Simply put, there is no set age when wisdom teeth should be extracted, as everyone’s mouth is different! That said, it’s often recommended that you have them removed sometime during early adulthood—even though they can still be extracted later in adulthood, the process and recovery are typically easier when the patient is younger. This is because as you age, the roots of your wisdom teeth grow longer and become more embedded in the jaw. If your dentist has suggested having your wisdom teeth removed, it’s best to do so sooner rather than later to avoid risks like impaction, decay, cysts, and damage to other teeth.
Does Wisdom Tooth Removal Hurt?
The very first thing we’ll do during your wisdom tooth surgery is numb your mouth with a local anesthetic, so pain isn’t something you need to worry about at all!
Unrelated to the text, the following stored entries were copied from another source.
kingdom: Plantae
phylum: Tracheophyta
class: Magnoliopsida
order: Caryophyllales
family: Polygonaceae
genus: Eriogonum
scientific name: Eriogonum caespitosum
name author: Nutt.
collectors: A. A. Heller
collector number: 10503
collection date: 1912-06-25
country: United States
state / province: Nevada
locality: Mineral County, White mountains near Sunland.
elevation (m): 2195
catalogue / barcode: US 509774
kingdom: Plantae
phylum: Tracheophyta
You might feel some slight pressure, but it shouldn’t be outright painful. Some soreness or general discomfort is common following the procedure, but as long as you follow your aftercare guidelines, which include taking prescribed and over-the-counter medications as directed, you’ll feel back to normal within about a week or so.
What Can I Do to Prepare for Wisdom Tooth Extractions?
We’re happy to provide you with specific guidelines concerning what you need to do before your wisdom tooth surgery. However, some generic helpful tips include:
- Arrange to have somebody drive you to and from the appointment, as you won’t be fit to drive after receiving sedation or anesthesia. It’s also wise to have them keep an eye on you for a few hours following the procedure.
- Our team will need to know what prescribed and over-the-counter medications you take, if any, to avoid unwanted interactions.
- If you’re receiving general anesthesia, avoid eating or drinking after midnight the night before your procedure. Also refrain from smoking for at least 12 hours before the procedure.
- Consider wearing comfortable clothing to your appointment. If you’re receiving IV sedation, wear a shirt that has short sleeves or sleeves that are easy to roll up.
- Stock up on plenty of soft foods and liquids; you’re going to need them for the next few days while your mouth heals up!